Thousands of grieving students, family members and school staff joined a candlelight vigil Thursday night for the victims of a mass shooting at Marjory Stoneman Douglas High School in Parkland, Florida.
Seventeen people were killed and 16 injured Wednesday, when the suspected shooter, 19-year-old Nikolas Cruz, opened fire with an AR-15 assault rifle, carrying “multiple magazines.” Cruz, a former student who was expelled from the school for disciplinary reasons, was charged Thursday with 17 counts of premeditated murder.

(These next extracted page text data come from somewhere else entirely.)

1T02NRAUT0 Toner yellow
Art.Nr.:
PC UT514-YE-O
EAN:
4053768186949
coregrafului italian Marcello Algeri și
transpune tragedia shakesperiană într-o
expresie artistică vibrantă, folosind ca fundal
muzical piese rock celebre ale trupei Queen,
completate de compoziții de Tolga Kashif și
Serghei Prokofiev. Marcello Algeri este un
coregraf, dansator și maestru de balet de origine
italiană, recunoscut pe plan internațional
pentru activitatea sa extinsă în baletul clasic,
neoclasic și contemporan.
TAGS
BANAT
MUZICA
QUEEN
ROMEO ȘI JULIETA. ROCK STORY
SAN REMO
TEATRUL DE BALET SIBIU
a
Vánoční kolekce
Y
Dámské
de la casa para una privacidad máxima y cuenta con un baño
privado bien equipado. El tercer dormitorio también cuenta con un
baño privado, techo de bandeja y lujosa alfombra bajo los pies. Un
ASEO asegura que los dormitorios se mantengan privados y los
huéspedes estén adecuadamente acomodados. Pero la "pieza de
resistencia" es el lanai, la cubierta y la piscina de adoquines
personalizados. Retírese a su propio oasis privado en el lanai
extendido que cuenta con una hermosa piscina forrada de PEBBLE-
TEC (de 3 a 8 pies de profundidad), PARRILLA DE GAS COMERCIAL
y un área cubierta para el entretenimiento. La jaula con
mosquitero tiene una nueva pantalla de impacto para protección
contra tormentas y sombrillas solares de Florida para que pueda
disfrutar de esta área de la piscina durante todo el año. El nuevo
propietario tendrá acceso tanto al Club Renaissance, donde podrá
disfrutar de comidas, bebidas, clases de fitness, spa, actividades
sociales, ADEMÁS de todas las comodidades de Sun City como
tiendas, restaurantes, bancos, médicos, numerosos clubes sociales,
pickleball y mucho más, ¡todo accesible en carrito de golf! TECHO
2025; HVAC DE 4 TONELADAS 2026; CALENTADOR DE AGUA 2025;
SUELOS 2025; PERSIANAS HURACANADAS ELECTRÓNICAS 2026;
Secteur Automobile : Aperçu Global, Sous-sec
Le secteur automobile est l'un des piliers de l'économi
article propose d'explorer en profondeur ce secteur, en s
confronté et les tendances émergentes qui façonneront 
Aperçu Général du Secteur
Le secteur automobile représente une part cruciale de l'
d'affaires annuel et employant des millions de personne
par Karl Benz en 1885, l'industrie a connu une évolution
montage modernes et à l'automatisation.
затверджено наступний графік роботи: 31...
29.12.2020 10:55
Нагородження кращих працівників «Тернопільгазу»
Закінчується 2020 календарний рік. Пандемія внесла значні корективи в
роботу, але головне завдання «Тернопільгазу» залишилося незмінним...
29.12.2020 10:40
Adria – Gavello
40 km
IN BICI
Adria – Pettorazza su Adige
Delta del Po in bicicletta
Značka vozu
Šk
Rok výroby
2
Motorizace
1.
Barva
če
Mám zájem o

A candlelight vigil service for the victims, who included Stoneman Douglas assistant football coach Aaron Feis, began with a moment of silence on Thursday night before the names of each of the 17 victims was read aloud, triggering audible sobs from the thousands mourners who filled an outdoor auditorium. The later crowd broke out into spontaneous chants of “no more guns,” according to the Associated Press.
“Don’t tell me there’s no such thing as gun violence,” said Fred Guttenberg, whose daughter Jamie, 14, was slain Wednesday. “It happened in Parkland, ” he told the crowd, many of them dressed in the school’s maroon color and holding white flowers.
Chicago Cubs first baseman Anthony Rizzo, a Parkland native and Stoneman Douglas alumni, also spoke Thursday night at a ceremony where 17 angel statues stood representing the victims of the shooting. “I grew up in Stoneman Douglas,” Rizzo said. “I played on those fields, I went to those classes. I studied in those classrooms, the same school we saw in the video yesterday for all the wrong reasons.”
“I want you to know that you’re not alone in your grief. We’re all grieving with you. The entire country is grieving with you.”
Democratic Congressional representative Debbie Wasserman Schultz, who represents the neighboring 23rd district of Florida, spoke at the vigil, encouraging the grieving community to demand gun control reform from their elected representatives.
“We must hold other people’s elected officials accountable. We must make sure that they hear us,” Wasserman Schultz said, The Hill reports. “We will help lead you to help other communities elect people who will do the right thing, who will make sure no one’s families ever have to go through this again.”